Een wijzigingsbevoegdheid is opgenomen om de bij dit plan behorende 'Staat van bedrijfsactiviteiten' te kunnen wijzigen voor wat betreft de categorie-indeling van bedrijven, indien en voor zover ten gevolge van technische en/of milieuhygiënische ontwikkelingen de milieubelasting van de desbetreffende typen bedrijven wijzigt.
In artikel 3.1.1, lid schrijft het Bro voor dat de gemeente bij de voorbereiding van een bestemmingsplan overleg voert met die diensten van Rijk en provincie die betrokken zijn bij de zorg voor de ruimtelijke ordening of belast zijn met de behartiging van belangen welke in het geding zijn. In dezelfde artikelen van het Bro wordt bij lid 2 de mogelijkheid gegeven dat de Minister van Infrastructuur en Milieu kan aangeven onder welke omstandigheden of in welke gevallen geen overleg gevoerd hoeft te worden met de rijksdienst die betrokken is bij de zorg voor de ruimtelijke ordening. Inmiddels heeft het Ministerie I&M bericht over de wijzigingen in de wijze van het overleg over gemeentelijke plannen tussen gemeenten en het Rijk.
Op 1 januari 2012 is de VROM-inspectie samengevoegd met de Inspectie Verkeer en Waterstaat tot de Inspectie Leefomgeving en Transport (ILT). De ILT heeft in het nieuwe toezichtbeleid geen adviserende en coördinerende rol meer met betrekking tot de advisering over voorontwerp gemeentelijke ruimtelijke plannen, waarbij geen sprake is van rijksbelang. Plannen hoeven niet voor vooroverleg te worden opgestuurd en tevens hoeven publicaties van ontwerp- en vastgestelde plannen niet meer te worden opgestuurd. In dit geval is geen sprake van rijksbelang, vooroverleg en in kennisstelling van terinzagelegging kunnen daarom achterwege blijven.

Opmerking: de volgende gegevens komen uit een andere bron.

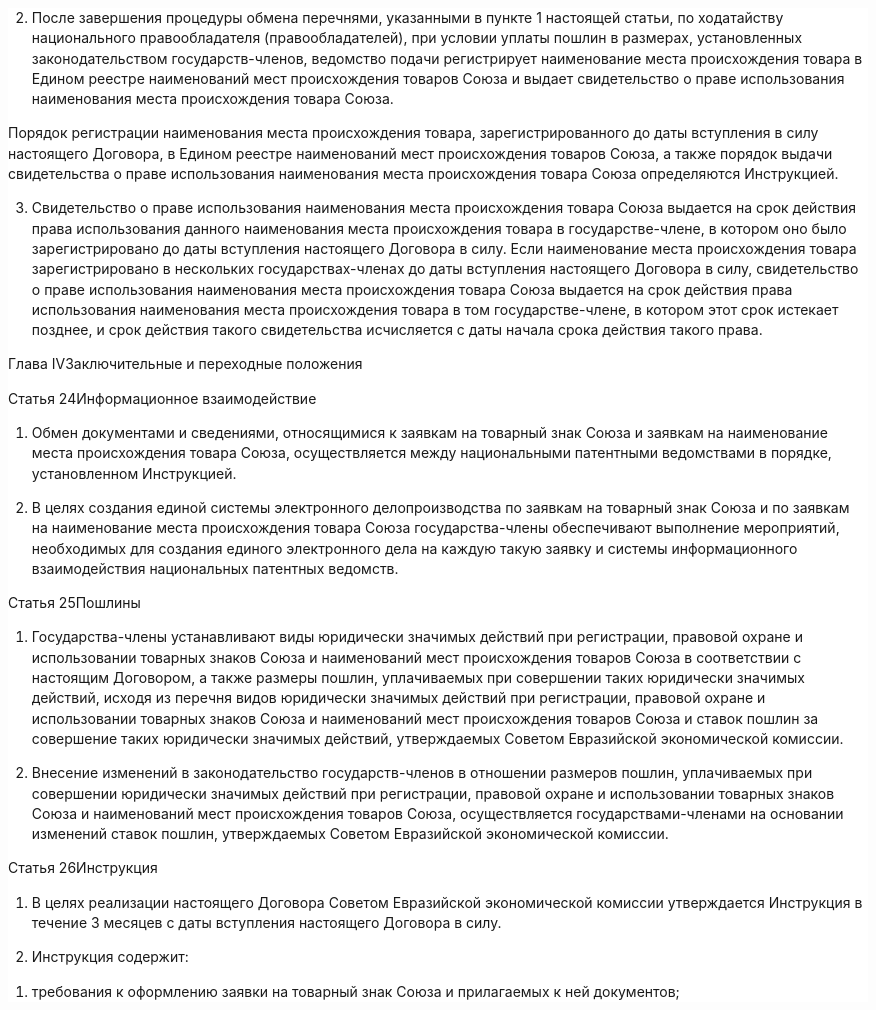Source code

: 2. После завершения процедуры обмена перечнями, указанными в пункте 1 настоящей статьи, по ходатайству национального правообладателя (правообладателей), при условии уплаты пошлин в размерах, установленных законодательством государств-членов, ведомство подачи регистрирует наименование места происхождения товара в Едином реестре наименований мест происхождения товаров Союза и выдает свидетельство о праве использования наименования места происхождения товара Союза.

Порядок регистрации наименования места происхождения товара, зарегистрированного до даты вступления в силу настоящего Договора, в Едином реестре наименований мест происхождения товаров Союза, а также порядок выдачи свидетельства о праве использования наименования места происхождения товара Союза определяются Инструкцией.

3. Свидетельство о праве использования наименования места происхождения товара Союза выдается на срок действия права использования данного наименования места происхождения товара в государстве-члене, в котором оно было зарегистрировано до даты вступления настоящего Договора в силу. Если наименование места происхождения товара зарегистрировано в нескольких государствах-членах до даты вступления настоящего Договора в силу, свидетельство о праве использования наименования места происхождения товара Союза выдается на срок действия права использования наименования места происхождения товара в том государстве-члене, в котором этот срок истекает позднее, и срок действия такого свидетельства исчисляется с даты начала срока действия такого права.

Глава IVЗаключительные и переходные положения

Статья 24Информационное взаимодействие

1. Обмен документами и сведениями, относящимися к заявкам на товарный знак Союза и заявкам на наименование места происхождения товара Союза, осуществляется между национальными патентными ведомствами в порядке, установленном Инструкцией.

2. В целях создания единой системы электронного делопроизводства по заявкам на товарный знак Союза и по заявкам на наименование места происхождения товара Союза государства-члены обеспечивают выполнение мероприятий, необходимых для создания единого электронного дела на каждую такую заявку и системы информационного взаимодействия национальных патентных ведомств.

Статья 25Пошлины

1. Государства-члены устанавливают виды юридически значимых действий при регистрации, правовой охране и использовании товарных знаков Союза и наименований мест происхождения товаров Союза в соответствии с настоящим Договором, а также размеры пошлин, уплачиваемых при совершении таких юридически значимых действий, исходя из перечня видов юридически значимых действий при регистрации, правовой охране и использовании товарных знаков Союза и наименований мест происхождения товаров Союза и ставок пошлин за совершение таких юридически значимых действий, утверждаемых Советом Евразийской экономической комиссии.

2. Внесение изменений в законодательство государств-членов в отношении размеров пошлин, уплачиваемых при совершении юридически значимых действий при регистрации, правовой охране и использовании товарных знаков Союза и наименований мест происхождения товаров Союза, осуществляется государствами-членами на основании изменений ставок пошлин, утверждаемых Советом Евразийской экономической комиссии.

Статья 26Инструкция

1. В целях реализации настоящего Договора Советом Евразийской экономической комиссии утверждается Инструкция в течение 3 месяцев с даты вступления настоящего Договора в силу.

2. Инструкция содержит:

1) требования к оформлению заявки на товарный знак Союза и прилагаемых к ней документов;
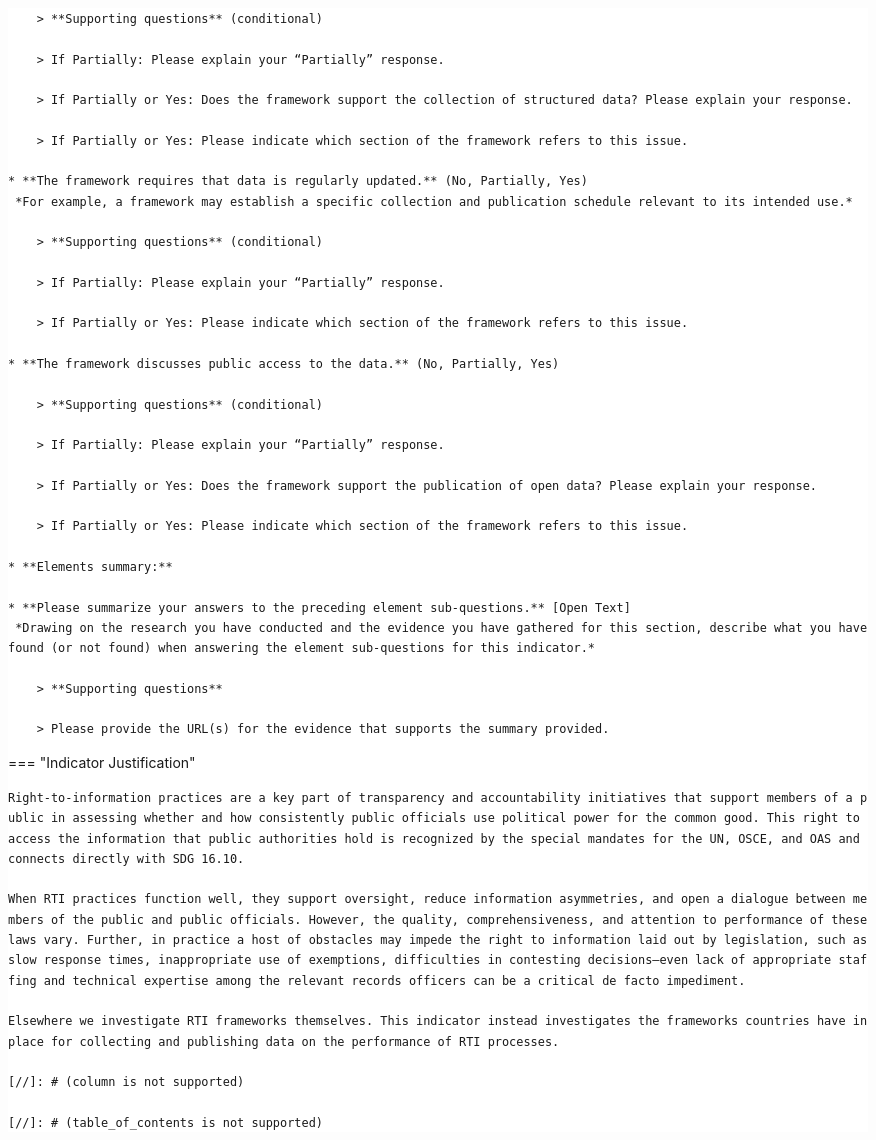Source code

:         > **Supporting questions** (conditional)
    
        > If Partially: Please explain your “Partially” response.
    
        > If Partially or Yes: Does the framework support the collection of structured data? Please explain your response.
    
        > If Partially or Yes: Please indicate which section of the framework refers to this issue.
    
    * **The framework requires that data is regularly updated.** (No, Partially, Yes)
     *For example, a framework may establish a specific collection and publication schedule relevant to its intended use.*
    
        > **Supporting questions** (conditional)
    
        > If Partially: Please explain your “Partially” response.
    
        > If Partially or Yes: Please indicate which section of the framework refers to this issue.
    
    * **The framework discusses public access to the data.** (No, Partially, Yes)
    
        > **Supporting questions** (conditional)
    
        > If Partially: Please explain your “Partially” response.
    
        > If Partially or Yes: Does the framework support the publication of open data? Please explain your response.
    
        > If Partially or Yes: Please indicate which section of the framework refers to this issue.
    
    * **Elements summary:**
    
    * **Please summarize your answers to the preceding element sub-questions.** [Open Text] 
     *Drawing on the research you have conducted and the evidence you have gathered for this section, describe what you have found (or not found) when answering the element sub-questions for this indicator.*
    
        > **Supporting questions**
    
        > Please provide the URL(s) for the evidence that supports the summary provided.


=== "Indicator Justification"

    
    Right-to-information practices are a key part of transparency and accountability initiatives that support members of a public in assessing whether and how consistently public officials use political power for the common good. This right to access the information that public authorities hold is recognized by the special mandates for the UN, OSCE, and OAS and connects directly with SDG 16.10.
    
    When RTI practices function well, they support oversight, reduce information asymmetries, and open a dialogue between members of the public and public officials. However, the quality, comprehensiveness, and attention to performance of these laws vary. Further, in practice a host of obstacles may impede the right to information laid out by legislation, such as slow response times, inappropriate use of exemptions, difficulties in contesting decisions—even lack of appropriate staffing and technical expertise among the relevant records officers can be a critical de facto impediment.
    
    Elsewhere we investigate RTI frameworks themselves. This indicator instead investigates the frameworks countries have in place for collecting and publishing data on the performance of RTI processes. 
    
    [//]: # (column is not supported)
    
    [//]: # (table_of_contents is not supported)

De provincie Gelderland wenst alleen betrokken te worden bij ruimtelijke plannen waarbij sprake is van provinciaal belang. Van provinciaal belang is hier geen sprake, zodoende heeft geen vooroverleg plaatsgevonden.
Met betrekking tot het vooroverleg met het Waterschap Veluwe wordt verwezen naar paragraaf 5.5.2. Voor zogenaamde postzegelplannen, waar hier sprake van is, wordt nader vooroverleg niet noodzakelijk geacht en is een digitale watertoets voldoende.
Op 4 september 2006 heeft de gemeenteraad besloten dat het college van burgemeester en wethouders in het kader van de voorbereiding op ruimtelijke procedures waarmee zij belast is, slechts inspraak verleent voorafgaand aan de zienswijzenfase als sprake is van een plan dat een ingrijpende verandering kan hebben op de ruimtelijke structuur van de gemeente Voorst. Gezien de aard en omvang van onderliggend plan is inspraak in dit geval achterwege gelaten.